* _Requirement 1_: In the passage on Avp gene expression, which group had higher Avp mRNA than all other groups?
* _Requirement 2_: List every gene that the passage on Avp gene expression names by an abbreviated gene symbol.
* _Requirement 3_: Proceed with the passage on Avp gene expression, starting right after its final sentence.

The most interesting gene expression finding was that 1X females had higher Avp mRNA as compared to all other groups. This is consistent with data in adult FCG mice showing that XY females have increased density of AVP immunoreactivity in the lateral septum compared to XX females (Gatewood et al., 2006). There were no gonadal sex differences in Avp gene expression in the amygdala of juvenile mice in this study, which is consistent with data from gonadectomized adult mice which have no circulating levels of gonadal androgens and suggests that in mice the Avp dimorphism in the amygdala is primarily dependent upon activational effects of steroid hormones (Rood et al., 2013). Vasopressin influences social behaviors, including anxiety and social recognition (Caldwell et al., 2008), and, in rats, systemic injections of vasopressin increase generalized anxiety (Bowen and McGregor, 2014). Mice lacking the vasopressin receptor 1a gene (V1ar) have impairments in social recognition, reduced anxiety behavior (Bielsky et al., 2004), and impaired social interactions (Egashira et al., 2007). Interestingly, we did not see any sex chromosome effects on vasopressin receptor expression, but we did note a trend for a sex difference (M > F) in expression of V1ar. It is unclear why Avp levels were not elevated in 1X males, who, like the 1X females, displayed a difference in social behaviors. While the data from our candidate gene approach show that the loss of an X-chromosome in 1X females has drastic effects on Avp gene expression, there are likely other genes involved in the regulation of these behaviors and also causing sex differences in regulation. For example, because the 1X males have a Y-chromosome, whereas the 1X females do not, there could be a role of the Y-paralogs in regulating Avp.

Avp gene expression could be regulated by various mechanisms, including DNA methylation and/or histone modifications. In rats, expression of the Nuclear receptor corepressor (Ncor) and Methyl CpG Binding Protein 2 (Mecp2) genes during early postnatal development is important for the organization of sex differences in juvenile play behavior (Kurian et al., 2008; Jessen et al., 2010). The vasopressin system (Szot and Dorsa, 1993; Forbes-Lorman et al., 2012), and Mecp2 mRNA are both sexually dimorphic in the rat amygdala during development (Kurian et al., 2007). Some histone modifications are sexually dimorphic in the cortex and hippocampus during mouse development, and may also contribute to sex differences in the brain (Tsai et al., 2009). Preliminary chromatin immunoprecipitation data from 1X and 2X females suggest that the histone methylation marks H3K4me3 and H3K27me3 are present on the Avp gene promoter in amygdala tissues, and enrichment of these marks does not differ based on X-chromosome number (data not shown). It must be noted, however, that Kdm5c/Kdm6a may have histone-methylation independent roles as chromatin remodelers, so it is also possible that the differential expression of these genes between 1X and 2X mice could influence gene expression in many other ways (Mann et al., 2012).

* _Information given_:
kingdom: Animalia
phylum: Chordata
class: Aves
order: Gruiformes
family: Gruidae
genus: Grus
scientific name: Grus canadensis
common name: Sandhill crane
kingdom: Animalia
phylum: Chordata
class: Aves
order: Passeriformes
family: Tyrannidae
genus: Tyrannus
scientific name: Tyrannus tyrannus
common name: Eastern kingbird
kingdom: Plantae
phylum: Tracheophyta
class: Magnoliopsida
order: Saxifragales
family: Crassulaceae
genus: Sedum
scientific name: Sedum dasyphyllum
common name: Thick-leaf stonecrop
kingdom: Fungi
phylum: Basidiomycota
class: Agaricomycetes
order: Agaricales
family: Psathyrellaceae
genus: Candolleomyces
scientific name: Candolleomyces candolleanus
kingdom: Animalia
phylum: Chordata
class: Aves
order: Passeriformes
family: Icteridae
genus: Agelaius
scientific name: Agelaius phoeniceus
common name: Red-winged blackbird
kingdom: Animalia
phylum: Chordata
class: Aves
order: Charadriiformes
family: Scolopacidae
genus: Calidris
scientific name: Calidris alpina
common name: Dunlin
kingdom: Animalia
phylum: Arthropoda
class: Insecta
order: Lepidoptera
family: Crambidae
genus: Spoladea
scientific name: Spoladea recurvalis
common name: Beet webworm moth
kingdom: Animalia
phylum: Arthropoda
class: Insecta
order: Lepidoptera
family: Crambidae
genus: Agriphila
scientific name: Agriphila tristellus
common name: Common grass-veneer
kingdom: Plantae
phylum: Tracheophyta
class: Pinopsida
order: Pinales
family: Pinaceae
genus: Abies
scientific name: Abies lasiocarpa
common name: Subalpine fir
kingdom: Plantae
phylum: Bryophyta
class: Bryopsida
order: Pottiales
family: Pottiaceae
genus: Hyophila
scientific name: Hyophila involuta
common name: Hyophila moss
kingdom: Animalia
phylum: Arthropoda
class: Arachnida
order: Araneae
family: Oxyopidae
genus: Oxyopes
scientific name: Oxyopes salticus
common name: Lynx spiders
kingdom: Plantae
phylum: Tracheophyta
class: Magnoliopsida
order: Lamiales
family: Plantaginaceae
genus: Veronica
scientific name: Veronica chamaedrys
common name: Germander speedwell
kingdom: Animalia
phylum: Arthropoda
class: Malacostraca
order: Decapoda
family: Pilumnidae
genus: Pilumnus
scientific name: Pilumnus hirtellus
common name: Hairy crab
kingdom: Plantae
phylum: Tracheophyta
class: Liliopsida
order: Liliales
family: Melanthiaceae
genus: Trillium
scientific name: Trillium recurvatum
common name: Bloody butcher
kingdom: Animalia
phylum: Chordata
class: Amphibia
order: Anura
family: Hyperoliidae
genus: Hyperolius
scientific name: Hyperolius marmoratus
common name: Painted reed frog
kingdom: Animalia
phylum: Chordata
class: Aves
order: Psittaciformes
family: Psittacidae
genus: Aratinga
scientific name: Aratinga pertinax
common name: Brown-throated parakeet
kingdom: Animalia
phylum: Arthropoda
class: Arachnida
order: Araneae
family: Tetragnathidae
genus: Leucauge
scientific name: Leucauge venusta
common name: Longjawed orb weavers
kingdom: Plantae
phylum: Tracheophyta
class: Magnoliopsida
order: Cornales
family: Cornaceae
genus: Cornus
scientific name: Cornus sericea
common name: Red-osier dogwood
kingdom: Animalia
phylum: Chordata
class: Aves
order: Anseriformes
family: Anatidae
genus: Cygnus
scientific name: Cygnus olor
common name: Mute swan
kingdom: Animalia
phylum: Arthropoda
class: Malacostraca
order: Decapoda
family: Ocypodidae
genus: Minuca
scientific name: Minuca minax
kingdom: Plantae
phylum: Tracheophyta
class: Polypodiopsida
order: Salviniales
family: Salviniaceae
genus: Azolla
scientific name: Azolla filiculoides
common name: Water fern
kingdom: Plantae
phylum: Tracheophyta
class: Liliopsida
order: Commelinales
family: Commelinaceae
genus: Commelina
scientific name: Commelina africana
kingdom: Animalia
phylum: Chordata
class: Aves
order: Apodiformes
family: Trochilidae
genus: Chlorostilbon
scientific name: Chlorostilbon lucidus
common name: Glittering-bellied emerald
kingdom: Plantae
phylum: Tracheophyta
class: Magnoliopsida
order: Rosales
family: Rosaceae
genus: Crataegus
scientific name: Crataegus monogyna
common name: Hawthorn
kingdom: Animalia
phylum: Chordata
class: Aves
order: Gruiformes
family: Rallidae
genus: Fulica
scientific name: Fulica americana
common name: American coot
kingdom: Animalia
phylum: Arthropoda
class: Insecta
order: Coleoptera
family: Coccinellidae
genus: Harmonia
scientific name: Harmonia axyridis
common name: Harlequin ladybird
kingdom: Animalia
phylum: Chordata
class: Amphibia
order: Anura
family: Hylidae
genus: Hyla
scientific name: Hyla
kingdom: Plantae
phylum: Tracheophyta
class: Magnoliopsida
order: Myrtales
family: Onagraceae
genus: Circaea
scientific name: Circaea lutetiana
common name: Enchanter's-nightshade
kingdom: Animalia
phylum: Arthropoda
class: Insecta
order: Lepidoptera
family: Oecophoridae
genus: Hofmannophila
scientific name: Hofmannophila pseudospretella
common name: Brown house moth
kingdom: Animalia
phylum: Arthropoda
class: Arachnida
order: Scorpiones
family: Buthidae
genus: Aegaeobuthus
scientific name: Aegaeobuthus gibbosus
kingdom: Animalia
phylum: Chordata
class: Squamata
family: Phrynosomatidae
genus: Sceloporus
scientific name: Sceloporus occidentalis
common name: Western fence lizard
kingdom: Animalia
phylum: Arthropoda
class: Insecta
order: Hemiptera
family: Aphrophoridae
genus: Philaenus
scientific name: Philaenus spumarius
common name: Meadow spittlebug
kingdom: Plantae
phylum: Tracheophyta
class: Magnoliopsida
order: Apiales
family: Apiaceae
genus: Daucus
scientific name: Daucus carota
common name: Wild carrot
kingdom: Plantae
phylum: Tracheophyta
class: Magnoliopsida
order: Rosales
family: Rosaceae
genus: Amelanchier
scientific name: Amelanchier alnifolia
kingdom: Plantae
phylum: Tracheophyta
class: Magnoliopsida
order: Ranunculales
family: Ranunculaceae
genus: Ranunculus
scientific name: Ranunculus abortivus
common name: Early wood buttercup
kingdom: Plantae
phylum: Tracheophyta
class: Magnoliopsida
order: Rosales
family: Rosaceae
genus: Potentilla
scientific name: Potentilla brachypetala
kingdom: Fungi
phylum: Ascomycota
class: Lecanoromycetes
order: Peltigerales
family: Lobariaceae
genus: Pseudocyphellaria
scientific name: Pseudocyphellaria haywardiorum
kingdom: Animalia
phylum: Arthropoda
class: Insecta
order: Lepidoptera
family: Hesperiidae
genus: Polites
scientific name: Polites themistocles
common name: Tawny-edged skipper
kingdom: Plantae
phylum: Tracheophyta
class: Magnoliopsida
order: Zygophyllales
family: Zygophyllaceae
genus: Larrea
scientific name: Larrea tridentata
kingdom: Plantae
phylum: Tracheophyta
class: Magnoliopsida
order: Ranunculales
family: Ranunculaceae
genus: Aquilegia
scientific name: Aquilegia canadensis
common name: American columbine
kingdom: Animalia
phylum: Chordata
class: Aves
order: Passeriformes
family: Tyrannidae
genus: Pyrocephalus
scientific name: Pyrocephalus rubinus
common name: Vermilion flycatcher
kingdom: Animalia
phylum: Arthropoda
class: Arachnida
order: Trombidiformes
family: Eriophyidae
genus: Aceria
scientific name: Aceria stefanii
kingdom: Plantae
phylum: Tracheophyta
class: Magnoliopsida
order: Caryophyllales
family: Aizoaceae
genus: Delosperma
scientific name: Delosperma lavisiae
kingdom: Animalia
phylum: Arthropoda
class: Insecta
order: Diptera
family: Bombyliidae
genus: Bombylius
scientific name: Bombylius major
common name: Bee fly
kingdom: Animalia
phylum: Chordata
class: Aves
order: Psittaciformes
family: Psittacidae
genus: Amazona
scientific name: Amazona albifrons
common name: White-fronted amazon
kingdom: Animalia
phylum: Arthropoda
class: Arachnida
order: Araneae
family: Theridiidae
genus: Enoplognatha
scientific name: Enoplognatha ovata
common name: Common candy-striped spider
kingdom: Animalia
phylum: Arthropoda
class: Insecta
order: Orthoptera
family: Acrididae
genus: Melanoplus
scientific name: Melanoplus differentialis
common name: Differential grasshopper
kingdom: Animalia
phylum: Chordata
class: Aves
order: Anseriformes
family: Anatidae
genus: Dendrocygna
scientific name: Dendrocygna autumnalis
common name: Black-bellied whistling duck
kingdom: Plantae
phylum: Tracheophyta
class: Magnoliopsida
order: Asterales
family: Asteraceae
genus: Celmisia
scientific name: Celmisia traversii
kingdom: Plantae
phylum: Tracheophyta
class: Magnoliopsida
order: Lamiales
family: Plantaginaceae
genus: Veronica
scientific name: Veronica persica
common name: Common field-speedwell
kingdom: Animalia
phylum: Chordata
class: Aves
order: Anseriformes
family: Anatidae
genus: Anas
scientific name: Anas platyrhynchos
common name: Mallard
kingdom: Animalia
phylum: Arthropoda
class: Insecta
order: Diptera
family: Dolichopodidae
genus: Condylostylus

* _Final answer 1_: 1X females

* _Final answer 2_: Avp, V1ar, Ncor, Mecp2, Kdm5c, Kdm6a

* _Final answer 3_:
As shown in data from rats (Forbes-Lorman et al., 2012) and mice (Murgatroyd et al., 2009), MECP2 may also be involved in regulating the expression of the Avp gene in mouse amygdala. Our own preliminary data (not shown) also suggests that MECP2 binds the Avp promoter in amygdala tissues. While we did not measure DNA methylation on the Avp promoter, it can be differentially methylated (Auger et al., 2011), which would likely lead to differential binding of MECP2 to the Avp promoter. MECP2 can act as a transcriptional activator by recruiting transcription factors such as CREB to gene promoters (Chahrour et al., 2008), but, Mecp2 does not escape X-inactivation, and we did not note X-chromosome mediated differences in Mecp2 gene expression in the amydala during this time period. Nonetheless, there might be another, X-chromosome dependent mechanism to regulate MECP2 protein function, as opposed to Mecp2 gene transcription that would, in turn, regulate Avp expression. The role of these transcriptional regulators and vasopressin expression would be an exciting area of future research.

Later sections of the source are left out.